Dans les ports bretons, le vote RN séduit les pêcheurs
« Les marins en ont marre ! » Sur les quais du Guilvinec (Finistère), comme dans de nombreux ports bretons, le Rassemblement national (RN) attire de plus en plus de pêcheurs, inquiets de l’avenir d’une profession qui navigue de crise en crise.
« Quel parti veut sauver la pêche française ? Si le RN a un plan qui nous plaît… alors pourquoi pas ? »» déclare Sébastien Le Prince, 46 ans, patron du chalutier Le Magellan et vice-président du comité départemental des pêches du Finistère.
Le pêcheur n’a pas encore fait son choix, mais il a déjà exclu de voter pour la députée sortante, Liliana Tanguy (Renaissance), car « on ne la voit jamais »lâche-t-il, aux commandes de son navire amarré au Guilvinec.
Dans cette petite ville du pays bigouden, troisième port de pêche français avant le plan de démolition des navires post-Brexit, la liste de Jordan Bardella (RN) est arrivée largement en tête aux élections européennes, avec 29,71 % des voix.
«Le gouvernement paie le Brexit et son désintérêt pour la pêche. Nous avons été abandonnés en pleine campagne. »» peste le maire Jean-Luc Tanneau. « La crise de la pêche a un effet sur les votes au Guilvinec. Parce qu’ici, il n’y a pas d’insécurité ni d’immigration »ajoute l’élu.
«peur des écologistes»
Pêcheur de homard de 35 ans, Cyril ne souhaite pas dévoiler son vote, mais il affirme « un peu peur des écologistes » qui veulent selon lui interdire le chalutage et augmenter le nombre d’éoliennes en mer. « Il ne faut pas réélire les mêmes personnes, il faut qu’il y ait un petit changement.
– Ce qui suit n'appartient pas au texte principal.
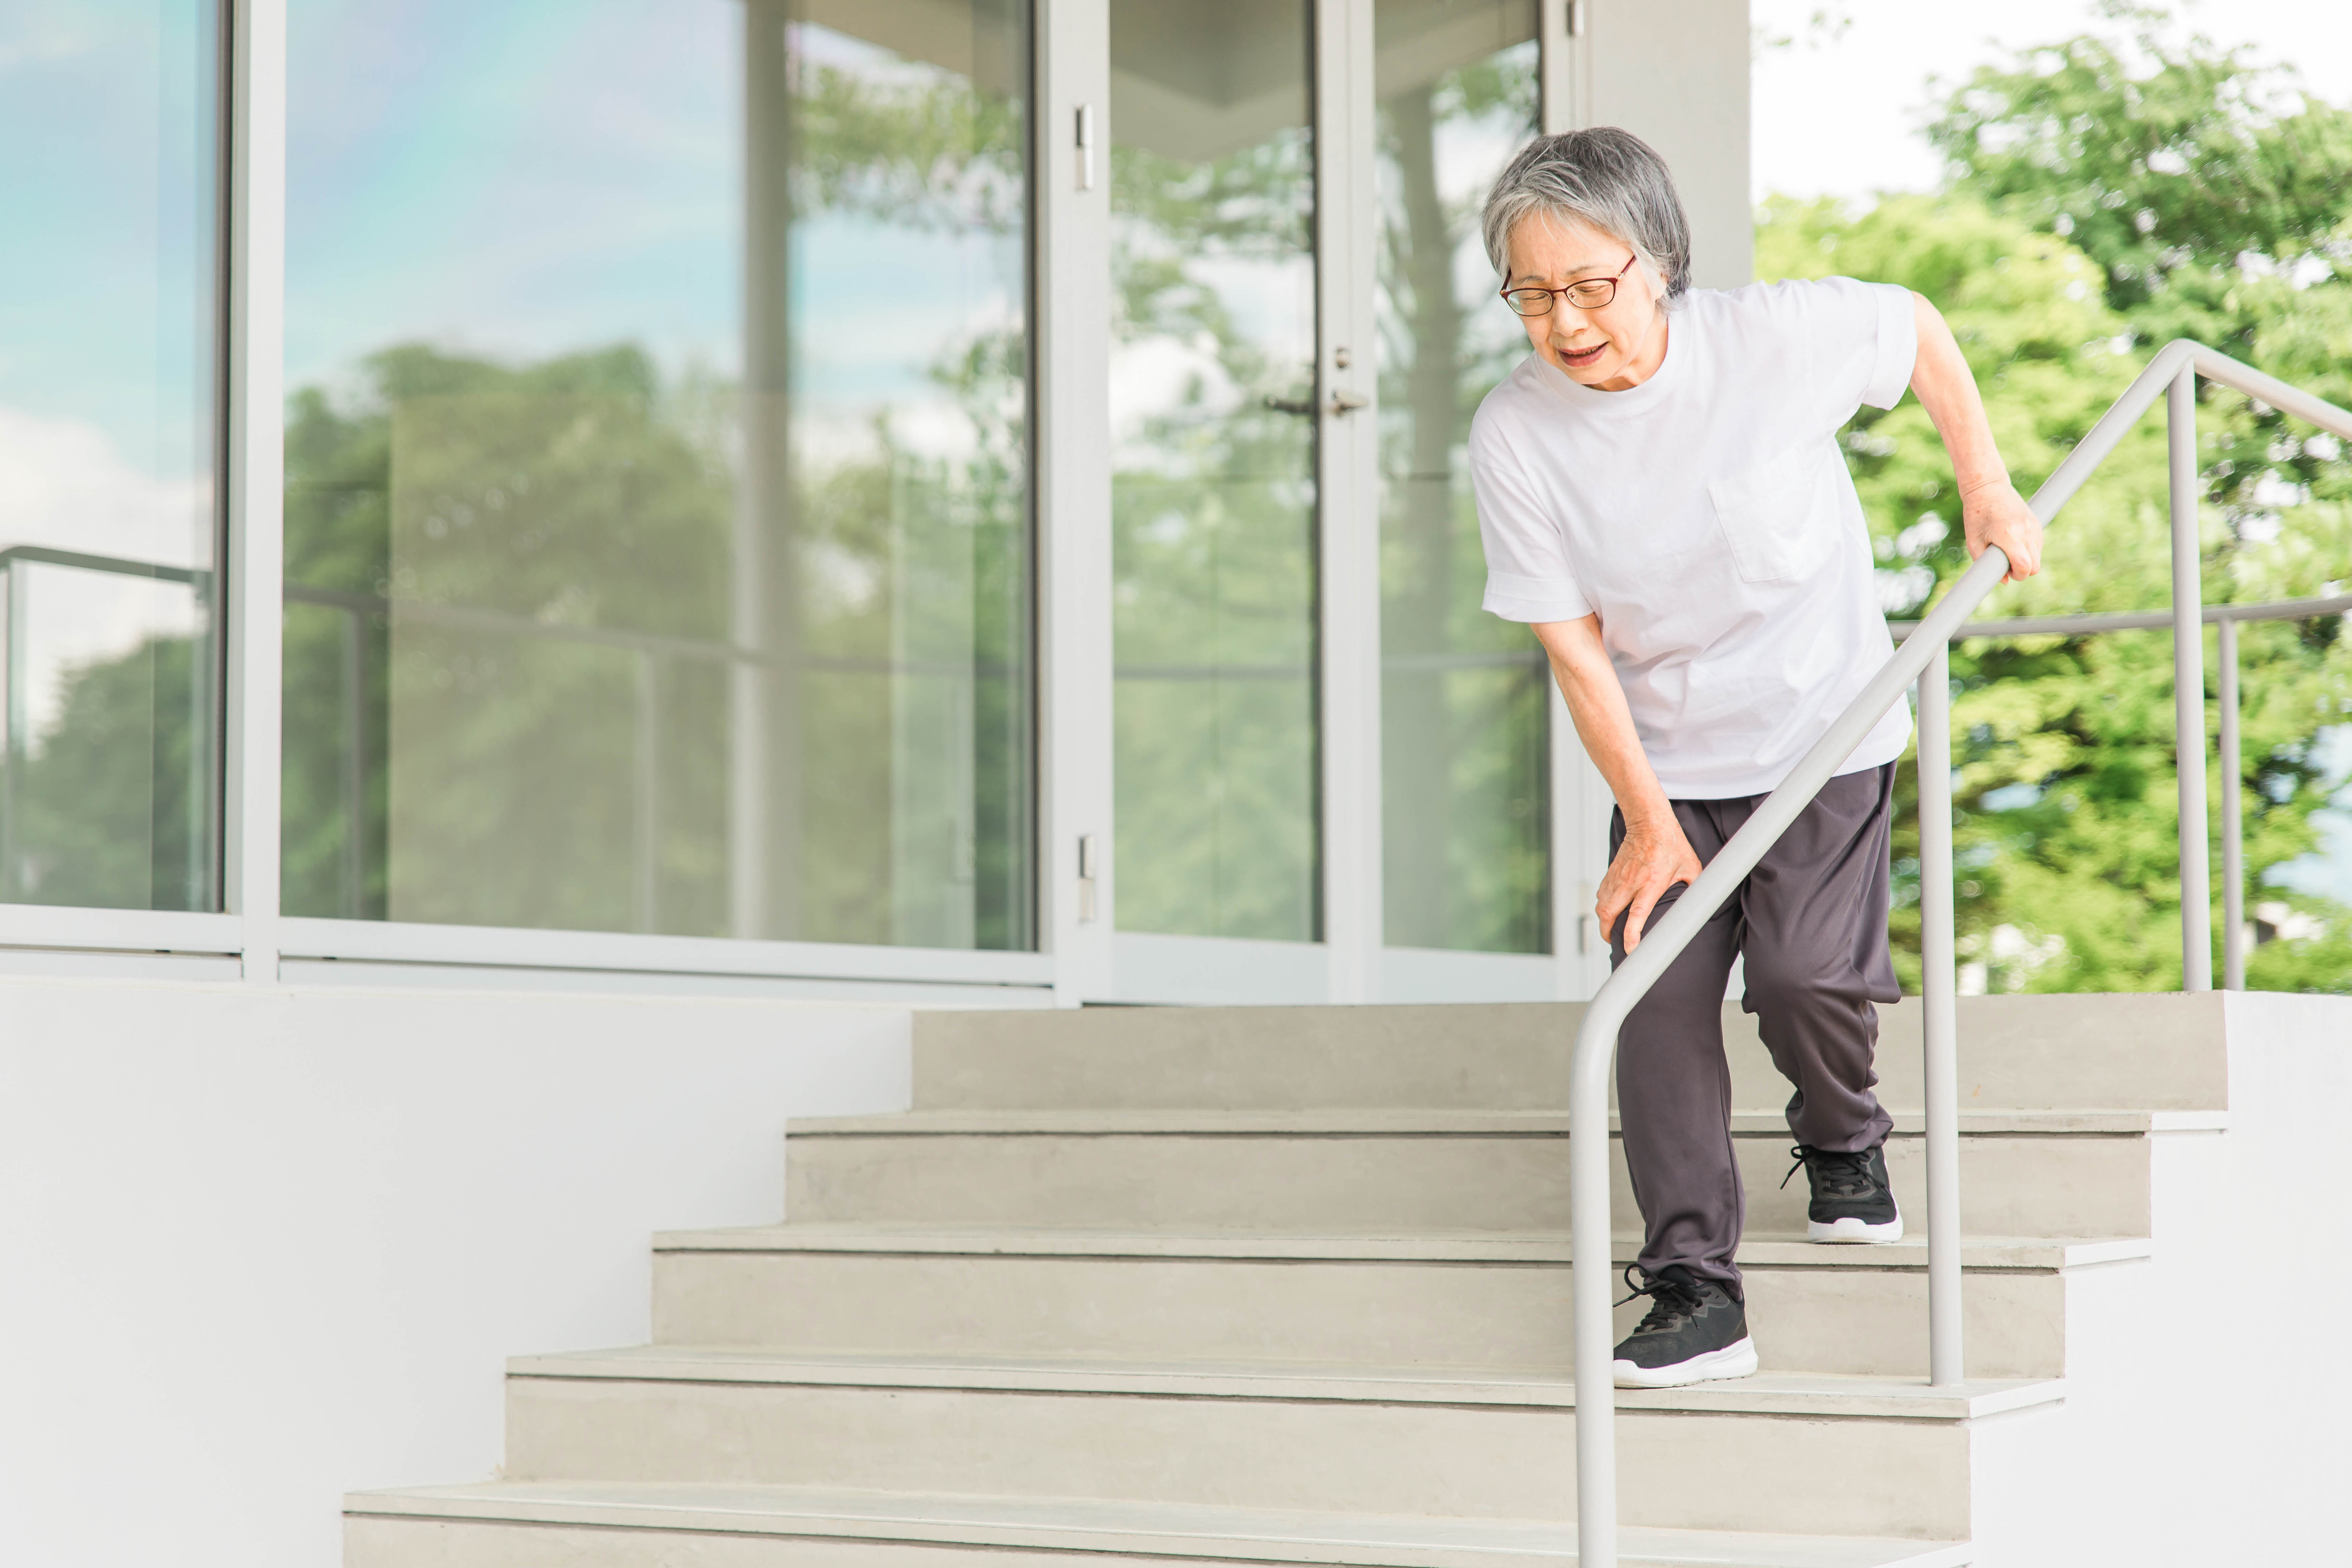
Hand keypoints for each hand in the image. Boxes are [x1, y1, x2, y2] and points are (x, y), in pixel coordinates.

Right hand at [1597, 814, 1703, 953]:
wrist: (1649, 822)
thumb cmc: (1671, 844)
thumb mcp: (1690, 868)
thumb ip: (1695, 887)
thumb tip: (1702, 904)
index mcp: (1651, 883)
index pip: (1636, 914)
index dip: (1631, 935)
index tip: (1629, 949)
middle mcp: (1631, 882)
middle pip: (1608, 913)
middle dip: (1607, 933)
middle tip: (1614, 942)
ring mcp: (1618, 877)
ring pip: (1601, 905)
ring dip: (1604, 920)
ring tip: (1611, 930)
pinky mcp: (1612, 872)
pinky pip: (1601, 894)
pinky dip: (1603, 905)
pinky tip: (1610, 909)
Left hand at [1960, 477, 2042, 582]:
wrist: (1988, 488)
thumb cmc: (1976, 515)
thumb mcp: (1974, 541)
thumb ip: (1985, 563)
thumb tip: (2005, 581)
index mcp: (2008, 535)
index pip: (2024, 566)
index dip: (2017, 575)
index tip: (2006, 571)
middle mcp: (2025, 531)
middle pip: (2035, 566)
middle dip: (2022, 570)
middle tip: (2006, 562)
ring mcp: (2034, 526)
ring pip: (2038, 556)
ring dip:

Il n’y a pas que la pêche, c’est une France qu’il faut refaire »il dit.
Inflation réglementaire, hausse des coûts, aires marines protégées, fermeture de la pêche dans le golfe de Gascogne pour protéger les dauphins, baisse des quotas, prix du gasoil… Les pêcheurs ne manquent pas de motifs de mécontentement, qui sont souvent autant de raisons de voter RN. .
« Nous éteignons le feu tous les jours. Il n’y a plus de vision à moyen terme »regrette Philippe Perrot, pêcheur à la ligne et vice-président du comité départemental des pêches, qui estime que le RN « utilise la pêche pour s’introduire en Bretagne »terre de tradition centriste.
« majoritaire dans la pêche artisanale »
« La profession a radicalement changé politiquement »confirme David Le Quintrec, pêcheur lorientais. « Beaucoup ont voté pour Macron pour son premier mandat et votent désormais pour le RN. »
La fête de Marine Le Pen « est majoritaire dans la pêche artisanale, c’est sûr »dit le pêcheur, fondateur de l’Union française des pêcheurs artisans (UFPA), qui a accueilli Jordan Bardella sur son bateau en janvier mais nie faire de la politique : « Je parle à tous ceux qui souhaitent nous aider ! »
D’Audierne à Lorient, en passant par Penmarc’h et Concarneau, le RN arrive en tête dans la plupart des ports de la côte sud de la Bretagne, où la pêche fait vivre de nombreuses familles à terre et en mer.
« Il y a un sentiment d’anxiété »explique Thomas Le Gall, pêcheur d’Audierne, président de l’association Pêche Avenir Cap Sizun, qui s’inquiète des prochaines fermetures de pêche dans le golfe de Gascogne pour réduire les captures accidentelles de dauphins.
« Mais il y a eu aussi beaucoup d’abstention chez les pêcheurs »fait-il remarquer. « Un effet de lassitude par rapport au pouvoir en place. »
S’abstenir, c’est ce que s’apprête à faire Mickaël Roget, jeune capitaine du chalutier Bara Breizh. Samedi, il part pour deux semaines pêcher la lotte au large des côtes irlandaises et ne reviendra pas à temps pour voter au premier tour des élections législatives.
Mais « nous attendons plus de notre communauté »avoue le pêcheur de 29 ans, qui travaille déjà depuis 12 ans.
Même le RN, « ça ne changera rien du tout, à mon avis. Ce n’est pas eux qui vont nous sauver », estime-t-il.